Help Blocking Crawlers. Huge Spike in "Direct Visits" with 96% Bounce Rate & Low Pages/Visit.
-
Hello,
I'm hoping one of you search geniuses can help me.
We have a successful client who started seeing a HUGE spike in direct visits as reported by Google Analytics. This traffic now represents approximately 70% of all website traffic. These "direct visits" have a bounce rate of 96%+ and only 1-2 pages/visit. This is skewing our analytics in a big way and rendering them pretty much useless. I suspect this is some sort of crawler activity but we have no access to the server log files to verify this or identify the culprit. The client's site is on a GoDaddy Managed WordPress hosting account.
The way I see it, there are a couple of possibilities.
1.) Our client's competitors are scraping the site on a regular basis to stay on top of site modifications, keyword emphasis, etc. It seems like whenever we make meaningful changes to the site, one of their competitors does a knock-off a few days later. Hmmm.2.) Our client's competitors have this crawler hitting the site thousands of times a day to raise bounce rates and decrease the average time on site, which could like have an negative impact on SEO. Correct me if I'm wrong but I don't believe Google is going to reward sites with 90% bounce rates, 1-2 pages/visit and an 18 second average time on site.

====

What the exercise asks: Print the passage of the thread on the spike in direct visits from "We have a successful" to "couple of possibilities.", copying it word for word.

Stored records:
====

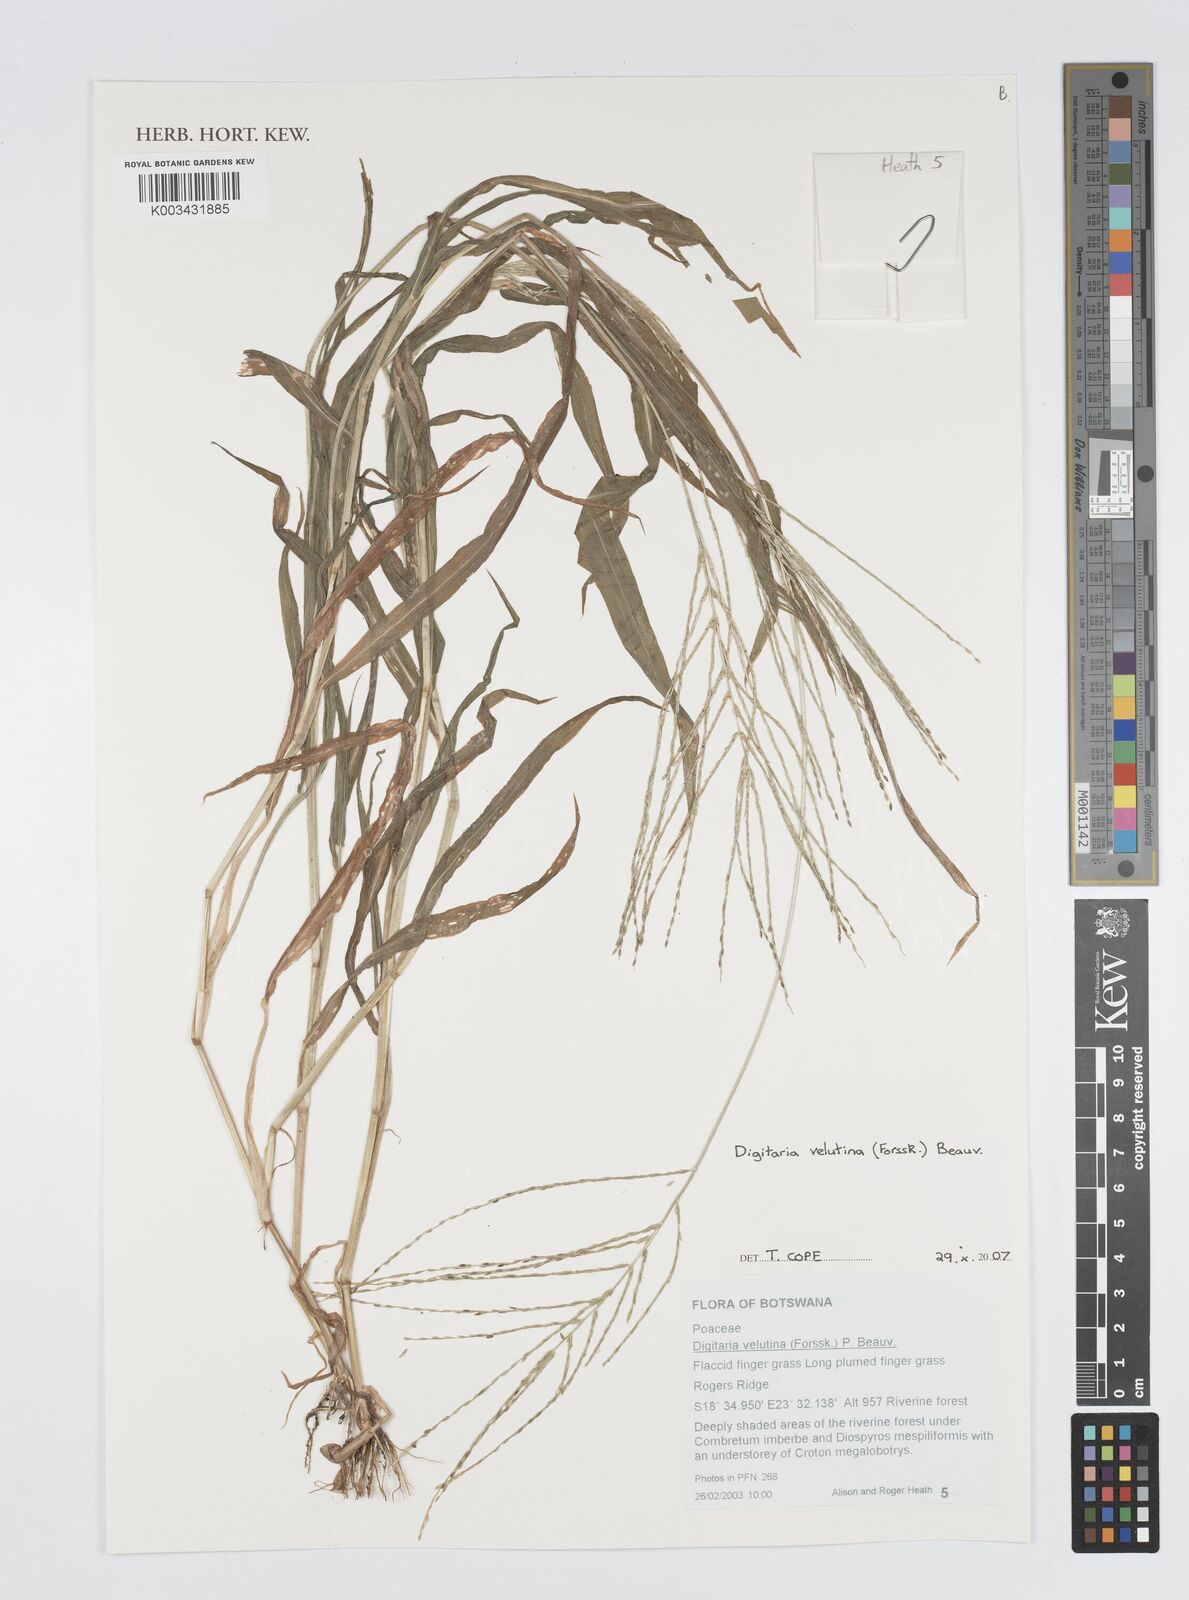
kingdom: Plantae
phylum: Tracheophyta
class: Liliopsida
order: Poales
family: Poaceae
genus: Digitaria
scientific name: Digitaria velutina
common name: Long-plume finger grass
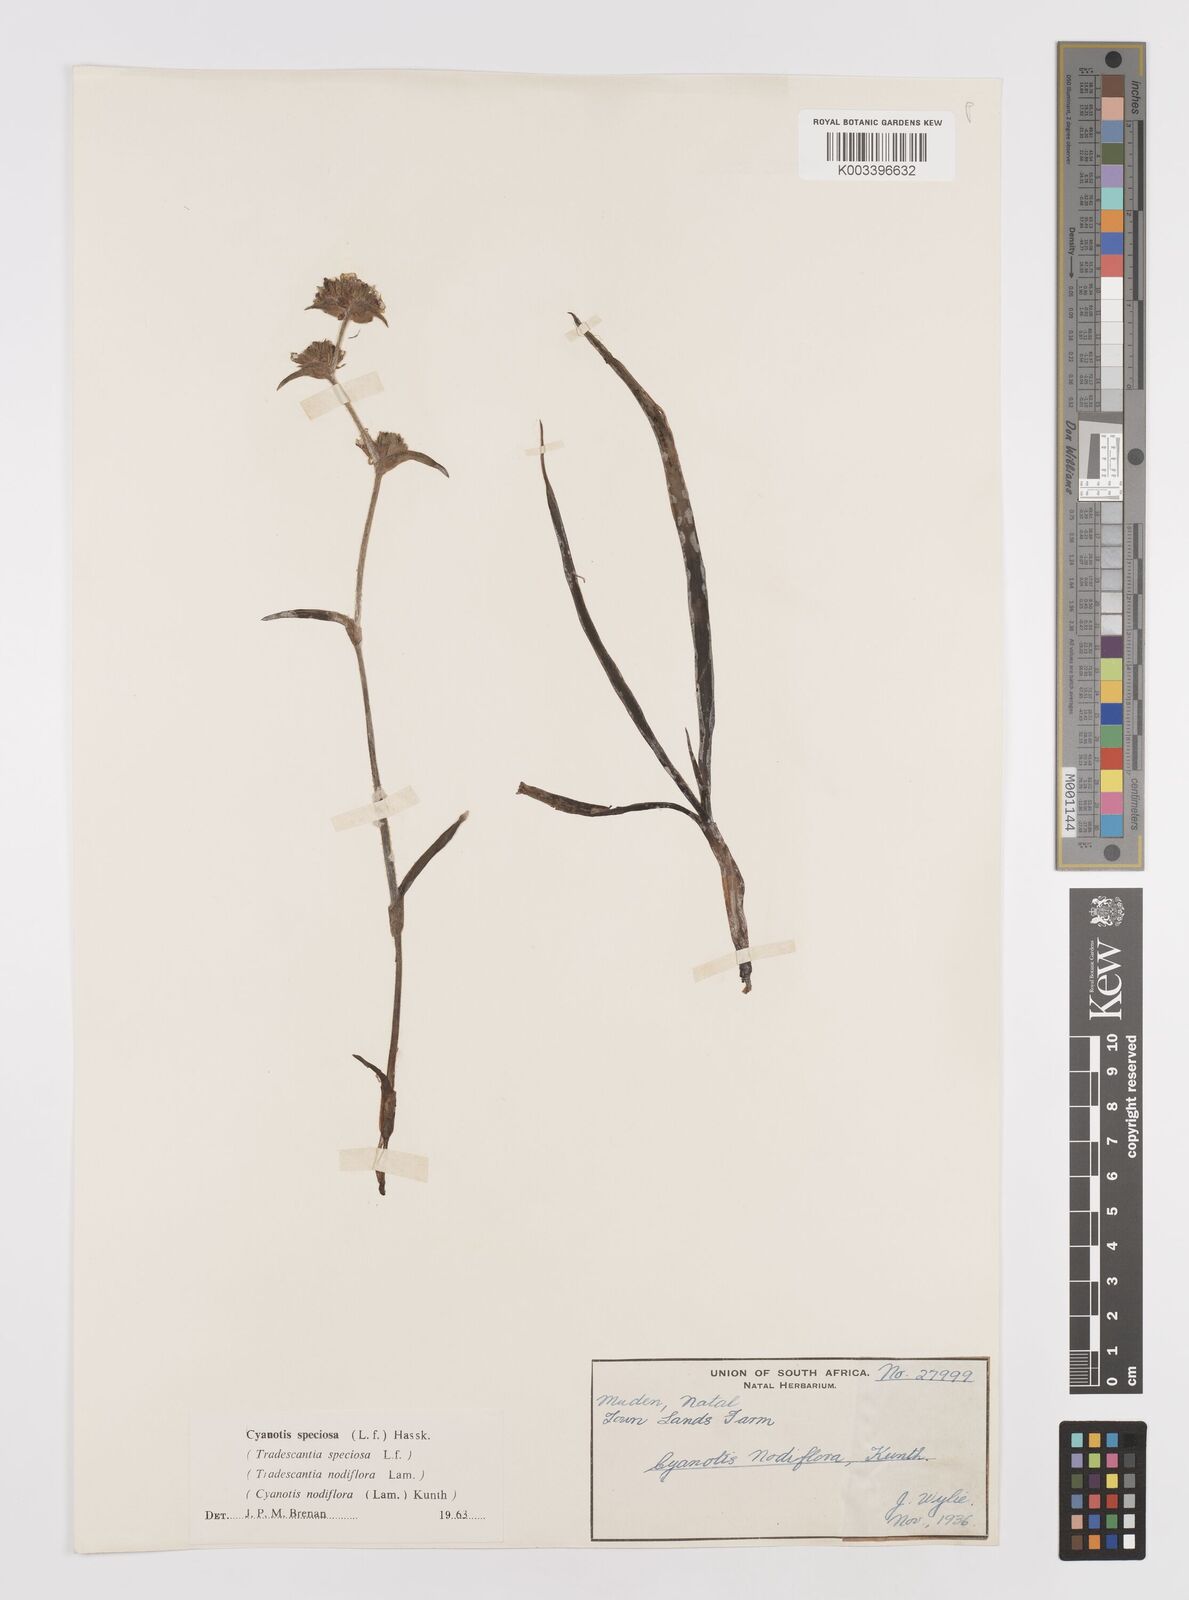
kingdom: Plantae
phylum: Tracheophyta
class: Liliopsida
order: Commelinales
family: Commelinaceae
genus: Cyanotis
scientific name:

====

Solution for this problem:
We have a successful client who started seeing a HUGE spike in direct visits as reported by Google Analytics. This traffic now represents approximately 70% of all website traffic. These "direct visits" have a bounce rate of 96%+ and only 1-2 pages/visit. This is skewing our analytics in a big way and rendering them pretty much useless. I suspect this is some sort of crawler activity but we have no access to the server log files to verify this or identify the culprit. The client's site is on a GoDaddy Managed WordPress hosting account.
The way I see it, there are a couple of possibilities.